# Enigmatic Code

Programming Enigma Puzzles

## Enigma 375: Miles out

From New Scientist #1524, 4th September 1986 [link]

A French friend had a road journey to make from London and he knew the shortest distance in miles, so he wanted to know what fraction to multiply by to make it into kilometres.

“Just multiply by 2.”
“No, 3/2 is better.”
“No, 5/3 is more accurate.”
“No, 8/5 is more usual.”

Those were the suggestions made to him and each would have led him to calculate the distance as a whole number of kilometres.

The suggested fractions were, by chance, all obtained by taking a pair of successive terms in the well-known sequence 1, 2, 3, 5, 8, … where new terms are calculated by adding the two previous terms. This led me, knowing that one mile is 1.60934 kilometres, to calculate which pair of successive terms of the sequence would give the best fraction to use. I reported my findings to my French friend and this fraction, too, led him to calculate his distance as a whole number of kilometres.

How far, in miles, was his journey?

[enigma375]

### 2 responses to “Enigma 375: Miles out”

1. Jim Randell 16 December 2016 at 7:59 am

This code checks the first 100 terms of the Fibonacci sequence. It runs in 62ms.

```from fractions import Fraction as F
from enigma import first, lcm, printf

# generate successive terms in a fibonacci sequence
def fib(a, b):
while True:
yield (a, b)
(a, b) = (b, a + b)

# 1 mile = (160934 / 100000) km
t = F(160934, 100000)

# find the closest approximation
d = F(999, 1)
for (a, b) in first(fib(1, 2), 100):
f = F(b, a)
r = abs(t - f)
if r < d:
x = lcm(30, f.denominator)
printf("fraction = {f}, distance is multiple of {x}")
d = r
```

Solution: The distance is 390 miles.

Actually any multiple of 390 miles works, but it is hard to make a continuous road trip of more than about 700 miles from London without taking a somewhat indirect route, so we use the shortest possible distance.

The question defines the ratio of one mile to one kilometre as 1.60934 = 80467/50000, but the puzzle also works if we use the actual value of 1.609344 = 25146/15625.

The best approximation occurs at 21/13, which occurs at indices 7 and 8 in the standard Fibonacci sequence (indexed from 0), (0, 1, 1, 2, 3, 5, 8, 13, 21, …).

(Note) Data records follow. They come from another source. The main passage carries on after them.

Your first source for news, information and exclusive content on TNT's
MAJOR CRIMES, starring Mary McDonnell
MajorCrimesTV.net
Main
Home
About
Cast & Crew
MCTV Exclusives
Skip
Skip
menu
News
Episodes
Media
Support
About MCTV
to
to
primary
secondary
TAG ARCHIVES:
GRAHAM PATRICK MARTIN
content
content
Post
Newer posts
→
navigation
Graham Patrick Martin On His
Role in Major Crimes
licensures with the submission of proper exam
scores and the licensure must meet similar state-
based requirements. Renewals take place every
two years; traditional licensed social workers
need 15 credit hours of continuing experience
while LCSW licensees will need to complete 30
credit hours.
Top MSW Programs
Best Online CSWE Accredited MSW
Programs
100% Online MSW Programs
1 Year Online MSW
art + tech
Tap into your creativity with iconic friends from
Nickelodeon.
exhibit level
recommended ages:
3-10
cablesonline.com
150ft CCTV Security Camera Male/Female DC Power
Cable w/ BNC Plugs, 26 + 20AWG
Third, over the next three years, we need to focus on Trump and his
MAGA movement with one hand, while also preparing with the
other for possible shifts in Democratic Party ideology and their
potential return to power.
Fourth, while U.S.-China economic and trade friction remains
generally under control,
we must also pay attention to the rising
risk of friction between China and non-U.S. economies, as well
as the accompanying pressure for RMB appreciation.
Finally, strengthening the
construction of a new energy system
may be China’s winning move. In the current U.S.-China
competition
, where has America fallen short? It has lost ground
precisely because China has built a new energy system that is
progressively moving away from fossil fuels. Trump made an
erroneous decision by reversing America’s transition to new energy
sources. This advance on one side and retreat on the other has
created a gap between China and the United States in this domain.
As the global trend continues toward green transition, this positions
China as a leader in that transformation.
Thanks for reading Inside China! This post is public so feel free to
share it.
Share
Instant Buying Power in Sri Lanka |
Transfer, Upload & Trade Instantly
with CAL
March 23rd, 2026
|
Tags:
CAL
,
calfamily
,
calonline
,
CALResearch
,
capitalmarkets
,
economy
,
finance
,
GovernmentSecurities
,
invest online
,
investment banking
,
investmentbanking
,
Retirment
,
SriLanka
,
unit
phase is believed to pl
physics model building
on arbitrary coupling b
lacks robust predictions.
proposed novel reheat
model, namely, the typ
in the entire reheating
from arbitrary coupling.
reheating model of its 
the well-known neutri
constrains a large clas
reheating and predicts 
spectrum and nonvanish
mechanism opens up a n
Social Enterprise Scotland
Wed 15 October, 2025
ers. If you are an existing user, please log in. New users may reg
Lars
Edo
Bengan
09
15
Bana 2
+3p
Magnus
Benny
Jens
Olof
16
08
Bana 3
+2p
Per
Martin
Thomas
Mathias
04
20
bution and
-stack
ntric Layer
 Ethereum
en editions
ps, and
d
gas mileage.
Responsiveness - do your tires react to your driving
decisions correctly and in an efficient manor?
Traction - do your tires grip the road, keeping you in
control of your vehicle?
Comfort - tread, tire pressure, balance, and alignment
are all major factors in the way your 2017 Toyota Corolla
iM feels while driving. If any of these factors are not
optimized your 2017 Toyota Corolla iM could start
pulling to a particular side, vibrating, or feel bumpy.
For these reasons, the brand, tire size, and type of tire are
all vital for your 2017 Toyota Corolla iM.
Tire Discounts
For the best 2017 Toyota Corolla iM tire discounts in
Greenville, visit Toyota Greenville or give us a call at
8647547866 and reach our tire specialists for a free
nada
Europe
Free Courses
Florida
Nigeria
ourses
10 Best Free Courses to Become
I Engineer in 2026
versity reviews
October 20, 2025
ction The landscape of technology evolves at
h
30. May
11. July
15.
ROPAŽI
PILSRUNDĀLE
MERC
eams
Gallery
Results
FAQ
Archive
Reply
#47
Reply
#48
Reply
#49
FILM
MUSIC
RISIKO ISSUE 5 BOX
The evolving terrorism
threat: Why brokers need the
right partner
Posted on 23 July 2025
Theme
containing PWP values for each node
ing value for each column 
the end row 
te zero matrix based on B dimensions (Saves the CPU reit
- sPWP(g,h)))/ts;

The limit of the ratio of successive terms of the Fibonacci sequence is the Golden Ratio = φ = (1 + √5)/2 ≈ 1.618… so there won’t be a better solution by considering further terms in the sequence.

2. Hugh Casement 16 December 2016 at 8:23 am

If we don’t confine ourselves to terms in the Fibonacci sequence, then successive improvements to 21/13 are 29/18, 37/23, 66/41, 103/64, 449/279, 552/343, 655/407, 758/471, 861/535, and 1619/1006 which is good for six digits after the decimal point.